Primary care co-commissioning is one of a series of changes set out in the NHS Five Year Forward View.
Co-commissioning aims to support the development of integrated out-of-hospital services based around the needs of local people. It is part of a wider strategy to join up care in and out of hospital and could lead to a number of benefits for patients and the public including:
- Improved access to primary care and wider out-of-hospitals services with more services available closer to home
- High quality out-of-hospital care.
- Improved health outcomes, better access to services and reduced health inequalities.
- A better patient experience through more joined up services.
NHS England has invited Clinical Commissioning Groups (CCGs) to take on an increased role in the commissioning of GP services through three co-commissioning models:
- Greater involvement – an invitation to CCGs to collaborate more closely with their local NHS England teams in decisions about primary care services to ensure that about healthcare services are strategically aligned across the local area.
- Joint commissioning – enables one or more CCGs to jointly commission general practice services with NHS England through a joint committee.
- Delegated commissioning – offers an opportunity for CCGs to assume full responsibility for the commissioning of general practice services.
In November 2014, The Next steps towards primary care co-commissioning document was published to support the local implementation of co-commissioning arrangements. This was developed by the joint CCG and NHS England primary care co-commissioning programme oversight group in partnership with NHS Clinical Commissioners. In addition, a range of documents have been developed to support CCGs to take forward co-commissioning arrangements.

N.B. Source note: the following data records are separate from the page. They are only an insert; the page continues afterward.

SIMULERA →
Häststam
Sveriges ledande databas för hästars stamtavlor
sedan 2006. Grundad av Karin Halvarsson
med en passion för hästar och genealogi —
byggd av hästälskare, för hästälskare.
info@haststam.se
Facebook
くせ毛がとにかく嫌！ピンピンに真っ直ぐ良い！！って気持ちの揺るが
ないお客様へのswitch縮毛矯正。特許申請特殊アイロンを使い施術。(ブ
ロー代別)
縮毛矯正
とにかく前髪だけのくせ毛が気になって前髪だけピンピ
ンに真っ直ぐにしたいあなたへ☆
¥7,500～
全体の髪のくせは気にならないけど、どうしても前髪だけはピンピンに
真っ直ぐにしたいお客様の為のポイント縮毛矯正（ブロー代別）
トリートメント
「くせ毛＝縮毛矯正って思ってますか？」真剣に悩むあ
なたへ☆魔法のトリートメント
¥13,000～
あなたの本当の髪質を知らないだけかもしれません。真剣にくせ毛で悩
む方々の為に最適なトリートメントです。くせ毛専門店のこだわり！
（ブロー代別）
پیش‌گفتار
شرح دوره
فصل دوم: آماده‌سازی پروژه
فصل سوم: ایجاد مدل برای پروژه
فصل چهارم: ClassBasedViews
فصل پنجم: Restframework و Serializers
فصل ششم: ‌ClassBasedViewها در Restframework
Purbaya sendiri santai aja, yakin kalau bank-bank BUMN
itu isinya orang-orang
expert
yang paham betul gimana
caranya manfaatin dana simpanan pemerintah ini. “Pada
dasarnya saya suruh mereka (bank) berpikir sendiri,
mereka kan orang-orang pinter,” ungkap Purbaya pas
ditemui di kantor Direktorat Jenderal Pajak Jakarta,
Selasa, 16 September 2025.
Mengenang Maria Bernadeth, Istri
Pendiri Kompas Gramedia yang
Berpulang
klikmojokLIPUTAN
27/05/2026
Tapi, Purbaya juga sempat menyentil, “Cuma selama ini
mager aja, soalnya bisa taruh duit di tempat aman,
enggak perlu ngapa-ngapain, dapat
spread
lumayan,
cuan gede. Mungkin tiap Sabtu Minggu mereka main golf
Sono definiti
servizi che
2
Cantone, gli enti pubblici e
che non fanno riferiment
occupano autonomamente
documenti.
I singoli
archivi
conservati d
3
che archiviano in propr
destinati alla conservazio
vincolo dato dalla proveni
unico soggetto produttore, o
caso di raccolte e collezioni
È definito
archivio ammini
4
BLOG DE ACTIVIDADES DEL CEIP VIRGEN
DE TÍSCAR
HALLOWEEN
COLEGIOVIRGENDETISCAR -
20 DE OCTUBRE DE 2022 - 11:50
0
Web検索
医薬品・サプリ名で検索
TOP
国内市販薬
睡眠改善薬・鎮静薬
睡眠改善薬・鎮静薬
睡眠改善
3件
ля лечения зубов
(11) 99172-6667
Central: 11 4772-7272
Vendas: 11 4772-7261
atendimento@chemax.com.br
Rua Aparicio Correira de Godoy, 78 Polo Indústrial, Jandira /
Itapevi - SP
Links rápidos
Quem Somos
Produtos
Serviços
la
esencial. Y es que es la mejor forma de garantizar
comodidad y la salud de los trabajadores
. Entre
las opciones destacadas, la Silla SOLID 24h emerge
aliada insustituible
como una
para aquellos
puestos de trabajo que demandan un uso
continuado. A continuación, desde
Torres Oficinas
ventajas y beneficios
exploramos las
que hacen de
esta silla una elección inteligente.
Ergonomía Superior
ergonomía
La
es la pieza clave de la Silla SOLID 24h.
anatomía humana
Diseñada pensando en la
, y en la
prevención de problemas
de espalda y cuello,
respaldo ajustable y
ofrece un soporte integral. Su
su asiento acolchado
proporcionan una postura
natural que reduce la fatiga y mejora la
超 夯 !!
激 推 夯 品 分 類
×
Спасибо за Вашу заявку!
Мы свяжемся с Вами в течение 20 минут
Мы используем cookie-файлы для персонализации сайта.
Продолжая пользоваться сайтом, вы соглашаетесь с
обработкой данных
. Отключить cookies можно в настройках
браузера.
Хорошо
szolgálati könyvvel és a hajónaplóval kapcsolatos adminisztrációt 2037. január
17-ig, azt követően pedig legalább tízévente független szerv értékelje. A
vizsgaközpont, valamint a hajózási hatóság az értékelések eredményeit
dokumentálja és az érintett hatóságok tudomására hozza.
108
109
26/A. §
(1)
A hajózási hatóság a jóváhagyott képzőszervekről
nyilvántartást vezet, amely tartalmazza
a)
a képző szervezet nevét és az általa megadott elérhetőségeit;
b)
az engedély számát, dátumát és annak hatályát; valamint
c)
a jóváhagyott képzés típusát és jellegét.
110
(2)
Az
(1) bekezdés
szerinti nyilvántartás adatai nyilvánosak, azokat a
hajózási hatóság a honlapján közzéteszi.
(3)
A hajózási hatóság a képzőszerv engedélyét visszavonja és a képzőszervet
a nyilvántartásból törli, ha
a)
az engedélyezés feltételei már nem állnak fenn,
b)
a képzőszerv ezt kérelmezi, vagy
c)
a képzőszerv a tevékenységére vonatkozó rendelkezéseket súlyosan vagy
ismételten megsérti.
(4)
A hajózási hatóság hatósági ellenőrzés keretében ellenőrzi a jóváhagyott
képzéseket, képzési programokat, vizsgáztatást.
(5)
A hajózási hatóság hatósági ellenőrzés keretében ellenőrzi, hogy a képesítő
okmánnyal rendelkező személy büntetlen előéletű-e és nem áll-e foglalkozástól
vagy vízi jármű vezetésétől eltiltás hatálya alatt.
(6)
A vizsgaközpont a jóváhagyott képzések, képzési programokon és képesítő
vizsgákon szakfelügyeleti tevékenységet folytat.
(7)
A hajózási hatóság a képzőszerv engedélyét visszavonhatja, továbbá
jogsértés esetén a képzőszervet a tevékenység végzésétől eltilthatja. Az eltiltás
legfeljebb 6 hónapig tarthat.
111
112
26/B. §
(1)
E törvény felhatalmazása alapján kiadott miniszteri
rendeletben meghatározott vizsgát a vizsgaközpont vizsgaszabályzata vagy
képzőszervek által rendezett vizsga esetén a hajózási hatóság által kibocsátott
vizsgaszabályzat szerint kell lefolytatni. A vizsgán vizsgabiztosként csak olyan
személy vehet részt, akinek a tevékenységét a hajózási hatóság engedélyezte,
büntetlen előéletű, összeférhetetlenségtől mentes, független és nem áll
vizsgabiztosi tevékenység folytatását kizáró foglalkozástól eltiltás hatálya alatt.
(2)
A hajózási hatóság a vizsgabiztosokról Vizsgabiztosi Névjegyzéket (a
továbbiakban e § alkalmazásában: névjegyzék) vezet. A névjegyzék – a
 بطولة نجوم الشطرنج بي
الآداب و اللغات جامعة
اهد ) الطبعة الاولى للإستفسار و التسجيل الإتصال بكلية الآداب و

Co-commissioning: early benefits
There has been a strong response to co-commissioning and in 2015/16 nearly three quarters of CCGs have taken on an increased role in the commissioning of GP services with 63 CCGs taking on full delegated responsibility. In December 2015, a further 52 CCGs were authorised to take on delegated commissioning of GP services and will be able to operate under these arrangements from 1 April 2016. This means that over half of CCGs will have delegated responsibility in 2016/17 and we expect a third of CCGs to be operating under joint arrangements.
View the CCGs taking on greater responsibility for commissioning GP services.
During the first year of co-commissioning, we are increasingly learning that the delegated commissioning model looks most likely to deliver the greatest benefits for local people. CCGs have reported that delegated commissioning has:
- Enabled the development of clearer, more joined up vision for primary care, which is aligned to wider CCG plans for improving health services.
- Increased clinical leadership and public involvement in primary care commissioning, enabling more local decision making.
- Helped to develop relationships with a wide range of local stakeholders including local GP practices.
- Moving forward, delegated commissioning offers CCGs further opportunities to improve out-of-hospital services for local people and to support a shift in investment from the acute to primary and community settings. It will support the development of:
- New models of care – having a single accountable provider for a defined population requires a joined up local commissioning model, where a single contract can be agreed.
- Local incentive schemes that are aligned with CCGs’ strategic intentions.
- Commissioning based on the best outcomes for patients.
- Improved arrangements for GP practices to work together and changes to the organisation of community based services.
NHS England is therefore encouraging CCGs operating under the joint or ‘greater involvement’ primary care co-commissioning model to consider applying for full delegation. Further information on the co-commissioning application process is available.
The future of primary care co-commissioning
The NHS Five Year Forward View signals a clear and continued shift towards commissioning based on the specific needs of a local area and its patients. In 2016/17, NHS England will be exploring options for the possible expansion of co-commissioning into wider primary care areas, with full and proper engagement of CCGs, NHS Clinical Commissioners and the relevant professional groups. This includes community pharmacy, where scoping work will focus upon how we can strengthen partnership working between NHS England and CCG commissioners.